Foto de Maxime Aliaga
«Nunca dirijas películas con niños, con animales, ni con Charles Laugthton: nadie recordará tu nombre». Tomás Downey hace caso parcialmente del consejo de Hitchcock y no introduce en los cuentos de El lugar donde mueren los pájaros (2017) al actor británico pero utiliza los dos primeros elementos para afianzar un estilo siniestro fundamentado en la inocencia inherente de las criaturas, sean humanas o bestias. Hitchcock se refería a los desafíos de trabajo, ya que no siempre se pueden controlar o predecir las acciones y comportamientos de niños y animales; en el discurrir de sus historias, Downey deja que sus protagonistas sean, sin coartarles la voluntad de hacer ni reprimiendo su naturaleza: ninguna acción escapa a su mirada, pero no es el guardián de las motivaciones ajenas; por lo mismo, su narrativa se refugia en las escenas de muerte pero la maldad sólo aparece insinuada para evitarle culpa y complicidad al lector. Los niños tienen motivos ocultos que quedan al resguardo de la elipsis.
Hay varios planos en que Downey expone la muerte y es su virtud yuxtaponerlos, que el significado de una muerte guarde la posibilidad de otro significado o de tener ambos a la vez.
Uno es este: la muerte no es el objetivo ni siquiera el hilo conductor, por eso se presenta directa y sin misterios, particularmente en los cuentos “Hermanas”, “Un ramo de cardos” y en el que le da título al libro. Para Downey, la muerte en estos cuentos es un asunto público, cuya divulgación es insolente y un asunto del que se ocupan terceros. Dice: “Al [primer pájaro] no lo enterramos muy profundo. A los pocos días estaba […] lleno de hormigas. Lo olimos y nos dieron ganas de vomitar”. La manera en que las hermanas matan un chancho en el primer cuento es desprolija, hasta grosera, como si estuvieran abriendo una piñata insignificante.
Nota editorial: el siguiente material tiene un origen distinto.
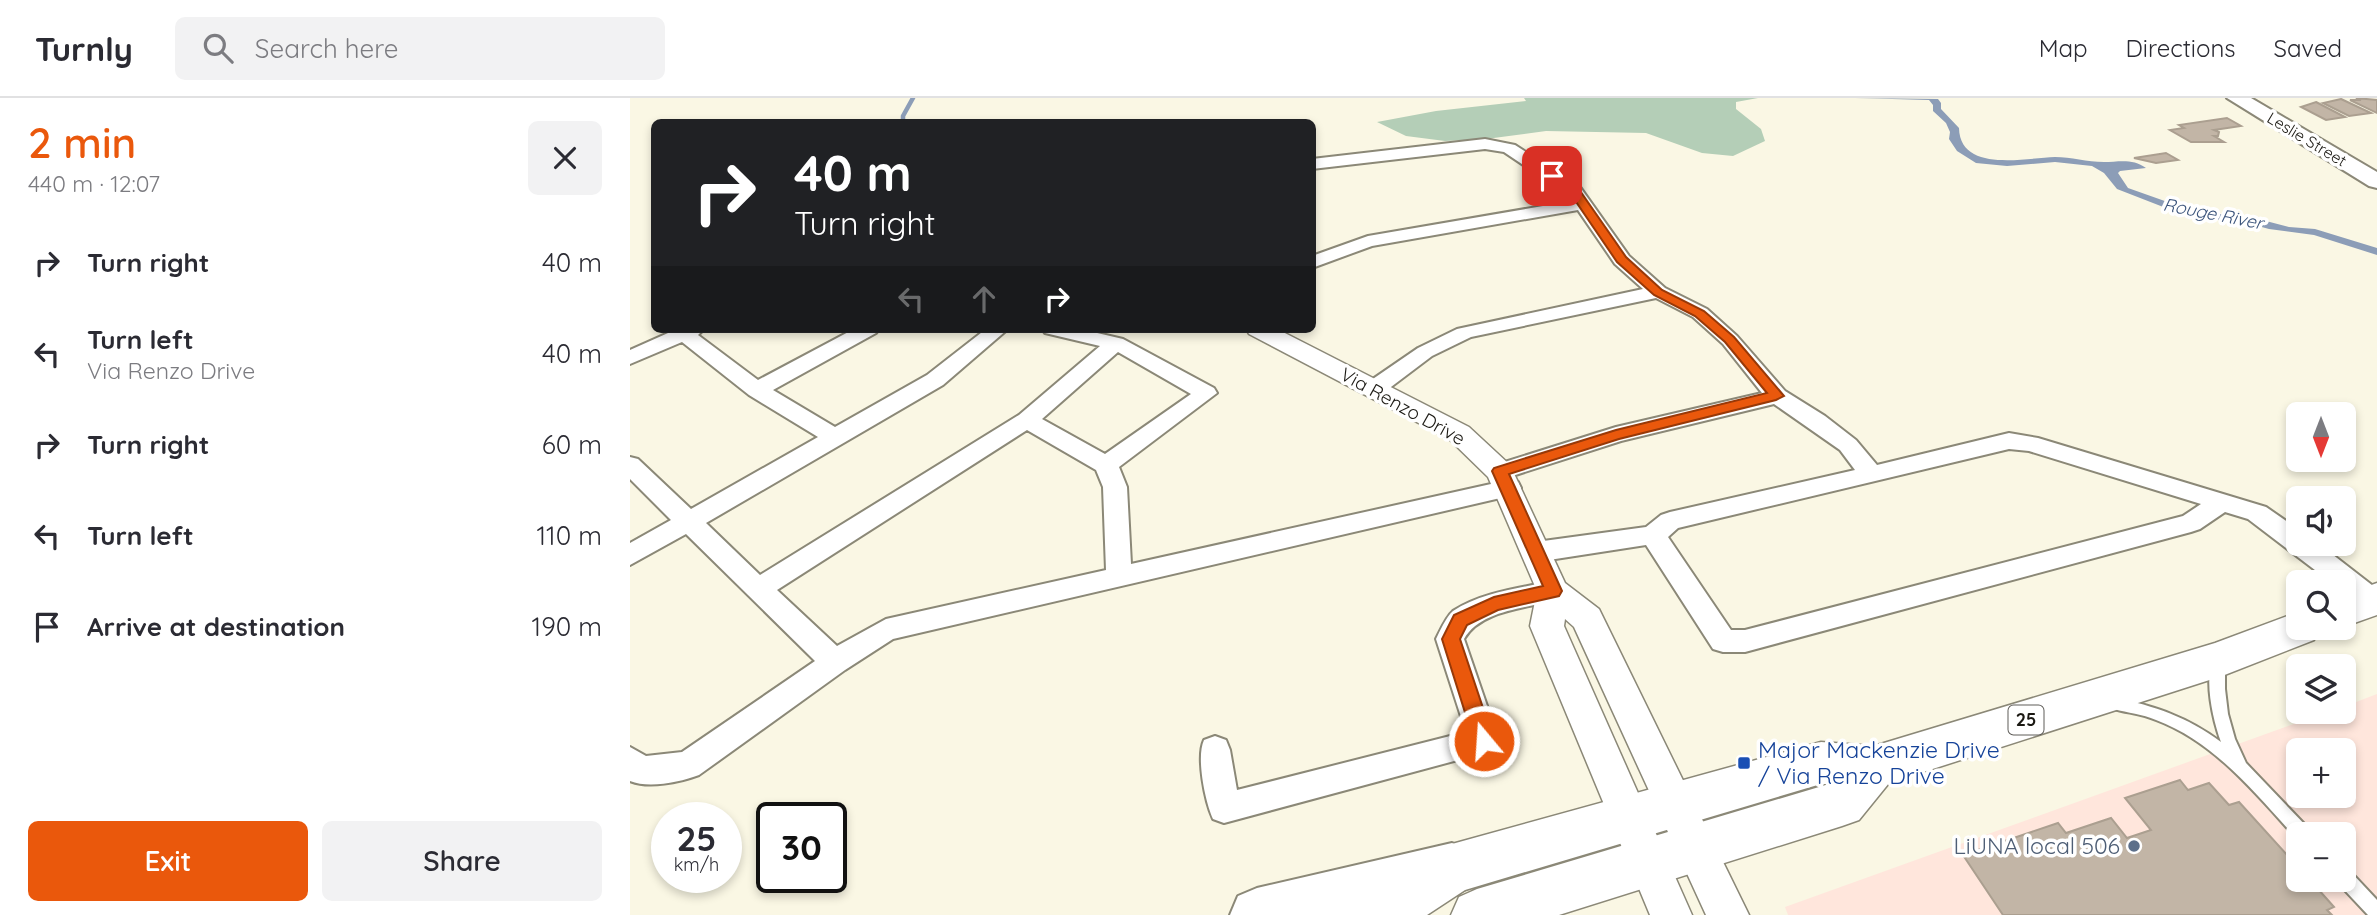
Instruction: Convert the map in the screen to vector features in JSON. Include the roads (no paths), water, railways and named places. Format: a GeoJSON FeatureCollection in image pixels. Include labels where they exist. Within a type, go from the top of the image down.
{"type":"FeatureCollection","features":[{"type":"Feature","properties":{"kind":"highway"},"geometry":{"type":"LineString","coordinates":[[1257,915],[1452,869]]}},
{"type":"Feature","properties":{"kind":"main road","name":"Leslie Street"},"geometry":{"type":"LineString","coordinates":[[2237,98],[2377,181]]}},
{"type":"Feature","properties":{"kind":"main road","name":"25"},"geometry":{"type":"LineString","coordinates":[[1382,915],[1452,869],[1821,763],[1874,768],[2218,659],[2286,633]]}},
{"type":"Feature","properties":{"kind":"main road"},"geometry":{"type":"LineString","coordinates":[[1477,915],[1842,804],[1874,768]]}},
{"type":"Feature","properties":{"kind":"street"},"geometry":{"type":"LineString","coordinates":[[1316,163],[1400,152],[1499,144],[1509,148],[1574,191],[1622,260],[1658,292],[1700,313],[1730,340],[1776,396],[1817,421],[1848,445],[1872,474]]}},
{"type":"Feature","properties":{"kind":"street"},"geometry":{"type":"LineString","coordinates":[[1316,261],[1368,241],[1582,204]]}},
{"type":"Feature","properties":{"kind":"street"},"geometry":{"type":"LineString","coordinates":[[1375,388],[1425,352],[1464,333],[1658,292]]}},
{"type":"Feature","properties":{"kind":"street"},"geometry":{"type":"LineString","coordinates":[[630,358],[685,333]]}},
{"type":"Feature","properties":{"kind":"street"},"geometry":{"type":"LineString","coordinates":[[691,333],[757,390],[834,437]]}},
{"type":"Feature","properties":{"kind":"street"},"geometry":{"type":"LineString","coordinates":[[757,390],[862,333]]}},
{"type":"Feature","properties":{"kind":"street"},"geometry":{"type":"LineString","coordinates":[[630,555],[935,380],[993,333]]}},
{"type":"Feature","properties":{"kind":"street"},"geometry":{"type":"LineString","coordinates":[[1070,333],[1116,343],[1206,393],[1106,465]]}},
{"type":"Feature","properties":{"kind":"street","name":"Via Renzo Drive"},"geometry":{"type":"LineString","coordinates":[[1266,333],[1460,433],[1504,480],[1553,591],[1587,618],[1728,915]]}},
{"type":"Feature","properties":{"kind":"street"},"geometry":{"type":"LineString","coordinates":[[758,589],[1027,420],[1116,343]]}},
{"type":"Feature","properties":{"kind":"street"},"geometry":{"type":"LineString","coordinates":[[630,761],[640,771],[688,765],[835,662],[886,630],[1504,480],[1616,435],[1776,396]]}},
{"type":"Feature","properties":{"kind":"street"},"geometry":{"type":"LineString","coordinates":[[1027,420],[1106,465],[1115,488],[1119,575]]}},
{"type":"Feature","properties":{"kind":"street"},"geometry":{"type":"LineString","coordinates":[[1536,552],[1653,535],[1670,522],[2009,441],[2031,443],[2257,513],[2286,534]]}},
{"type":"Feature","properties":{"kind":"street"},"geometry":{"type":"LineString","coordinates":[[630,466],[690,520],[835,662]]}},
{"type":"Feature","properties":{"kind":"street"},"geometry":{"type":"LineString","coordinates":[[1653,535],[1723,641],[1745,640],[2191,523],[2221,502]]}},
{"type":"Feature","properties":{"kind":"street"},"geometry":{"type":"LineString","coordinates":[[2313,556],[2364,603]]}},
{"type":"Feature","properties":{"kind":"street"},"geometry":{"type":"LineString","coordinates":[[1215,750],[1224,808],[1484,741],[1451,639],[1461,620],[1494,604],[1553,591],[1547,626],[1671,915]]}},
{"type":"Feature","properties":{"kind":"lane"},"geometry":{"type":"LineString","coordinates":[[2218,659],[2216,695],[2222,725],[2233,753],[2245,772]]}},
{"type":"Feature","properties":{"kind":"lane"},"geometry":{"type":"LineString","coordinates":[[2095,698],[2160,714],[2202,736],[2245,772],[2292,822]]}},
{"type":"Feature","properties":{"kind":"lane"},"geometry":{"type":"LineString","coordinates":[[2356,890],[2377,912]]}},
{"type":"Feature","properties":{"kind":"water","name":"Rouge River"},"geometry":{"type":"Polygon","coordinates":[[[1855,98],[1938,99],[1941,109],[1959,128],[1962,142],[1970,152],[1982,157],[2012,160],[2061,157],[2136,163],[2146,168],[2118,173],[2128,188],[2176,205],[2216,214],[2243,215],[2289,227],[2315,229],[2377,248],[2377,255],[2314,235],[2269,229],[2240,221],[2209,219],[2171,210],[2117,189],[2104,173],[2092,166],[2055,162],[2007,166],[1976,163],[1957,151],[1949,139],[1950,132],[1946,123],[1933,111],[1929,100],[1855,98]]]}},
{"type":"Feature","properties":{"kind":"waterway"},"geometry":{"type":"LineString","coordinates":[[903,119],[913,98]]}},
{"type":"Feature","properties":{"kind":"place","name":"Major Mackenzie Drive / Via Renzo Drive"},"geometry":{"type":"Point","coordinates":[1744,763]}},
{"type":"Feature","properties":{"kind":"place","name":"LiUNA local 506"},"geometry":{"type":"Point","coordinates":[2134,846]}}]}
La descomposición de un caballo reventado de galopar más de cien kilómetros vale lo mismo que si estuviera vivo. La vida de un pájaro que depende de la misericordia de unas niñas, no encuentra sino el filo de una pala y un pozo.
Sí hay un trabajo minucioso en demostrar que la muerte no es más que un eslabón en la concatenación de hechos, una parte transitoria de la cronología (enumera: “la helada del amanecer”, “la escarcha sobre sus botas”, “el caballo muerto”, luego se vuelve a las características del vino y la manteca, como si nada, como si diera lo mismo que la muerte estuviera o no estuviera); aun cuando aparece como la celebración de un sacrificio ritual, casi siempre se representa ordinaria y sucia o como un trámite, algo que debe despacharse para seguir.
Otro plano es este, que sin contradecir al anterior, puede rectificar cierto cariz: niños y animales están unidos por el puente mortal de un cuchillo, la noche escarchada de una agonía invisible o una enfermedad en las ramas de los árboles que entretejen un sueño maldito. En el primer y último cuento los niños se ven entregados a una nueva fuerza que les permite encontrarse y a la vez perderse del mundo; la muerte se ofrece casi ceremonialmente y la hace menos efímera y mezquina. En este sentido, se distancian de aquella perverseness (no del todo bien traducida como “espíritu de la perversidad”) de Poe en el “El gato negro” vinculada con la culpa porque el sentido moral señalan al ejecutor como asesino y al ejecutado como víctima. Pero Downey no contempla la falta o el pecado ni la voz de la conciencia mortificando el cuerpo, o bien supone un pecado al dar el marco de una expiación.
Por tratarse de principiantes, los niños buscan la purificación o la cura con métodos improvisados. A su vez, superan la falta de previsión con fanatismo. Por eso el tratamiento de Downey implica el asco y la violencia y el empleo de un estilo hierático que lo justifica.